> [Work instructions]:
For this exercise, transcribe all the entries exactly as given and omit the images.
+++ Source data +++
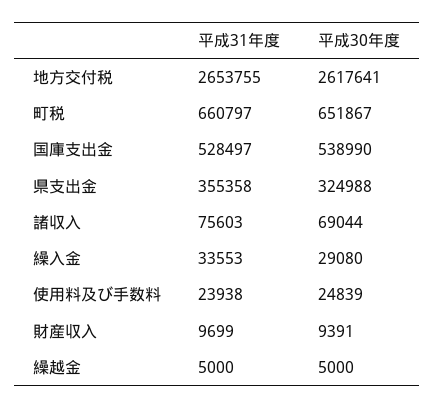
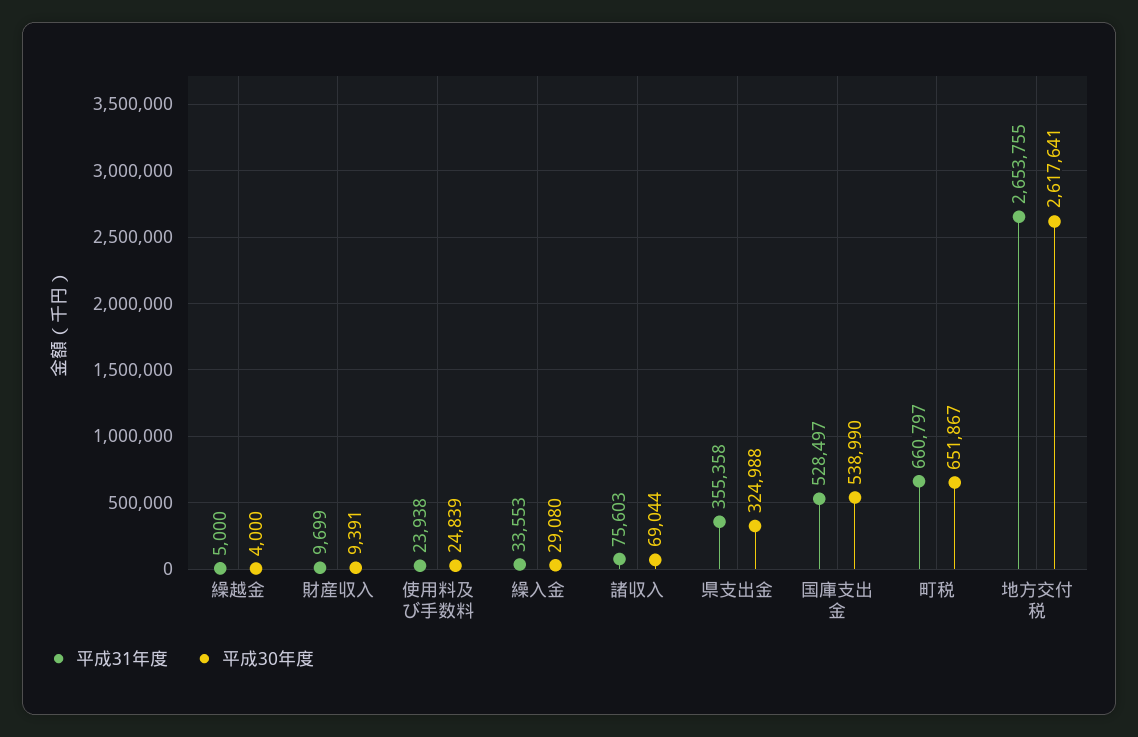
平成30年度, 繰越金: 5000 -> 4000

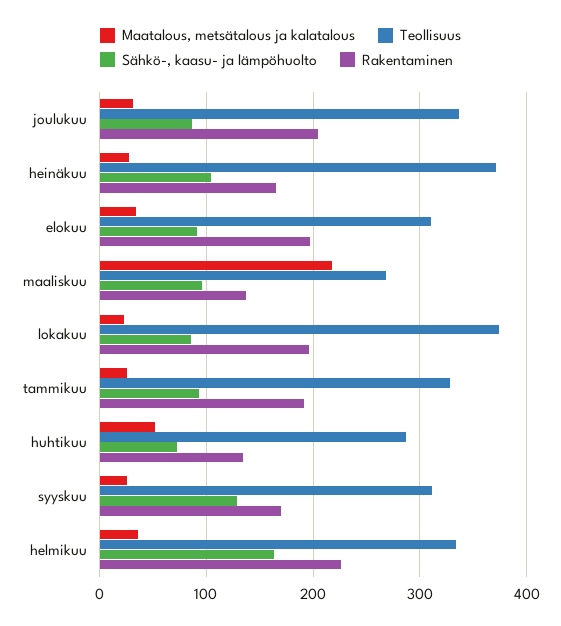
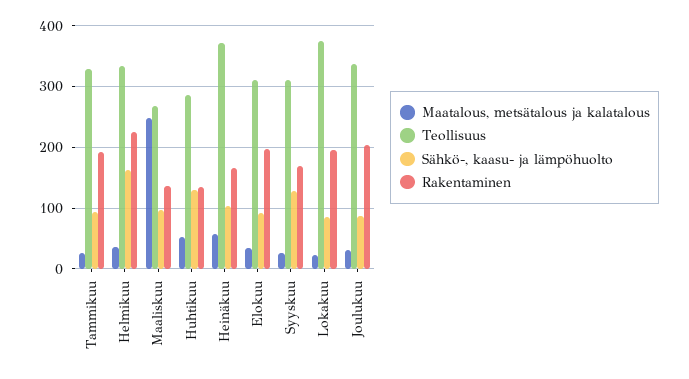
Maatalous, metsätalous ja kalatalous, heinäkuu: 30 -> 60
Maatalous, metsätalous ja kalatalous, maaliskuu: 220 -> 250
Sähkö-, kaasu- ja lämpöhuolto, huhtikuu: 70 -> 130

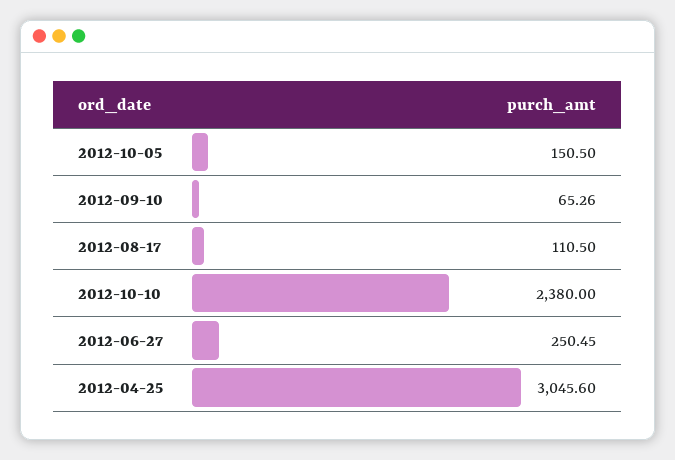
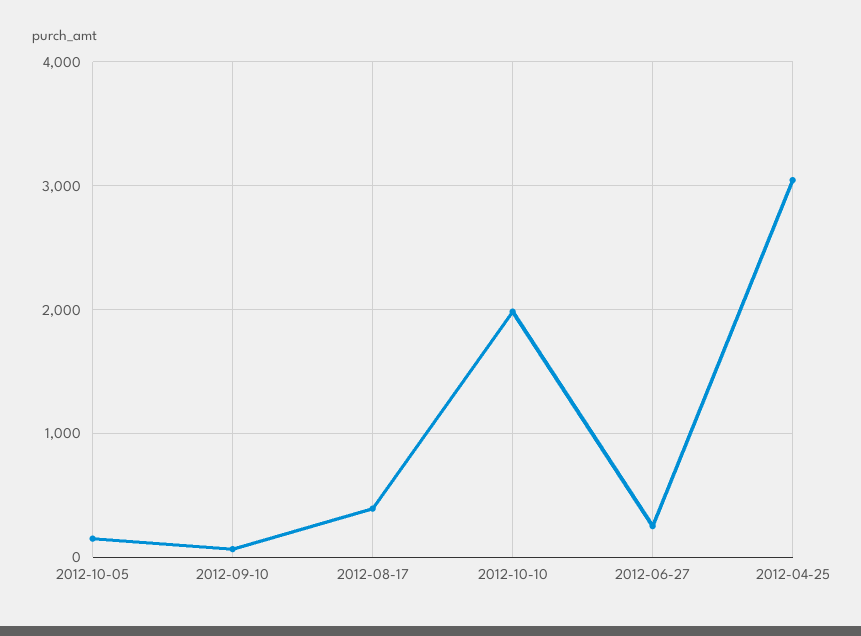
2012-08-17: 110.5 -> 400
2012-10-10: 2380 -> 2000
+++
> [Response]:
平成30年度, 繰越金: 5000 -> 4000

Maatalous, metsätalous ja kalatalous, heinäkuu: 30 -> 60
Maatalous, metsätalous ja kalatalous, maaliskuu: 220 -> 250
Sähkö-, kaasu- ja lämpöhuolto, huhtikuu: 70 -> 130

2012-08-17: 110.5 -> 400
2012-10-10: 2380 -> 2000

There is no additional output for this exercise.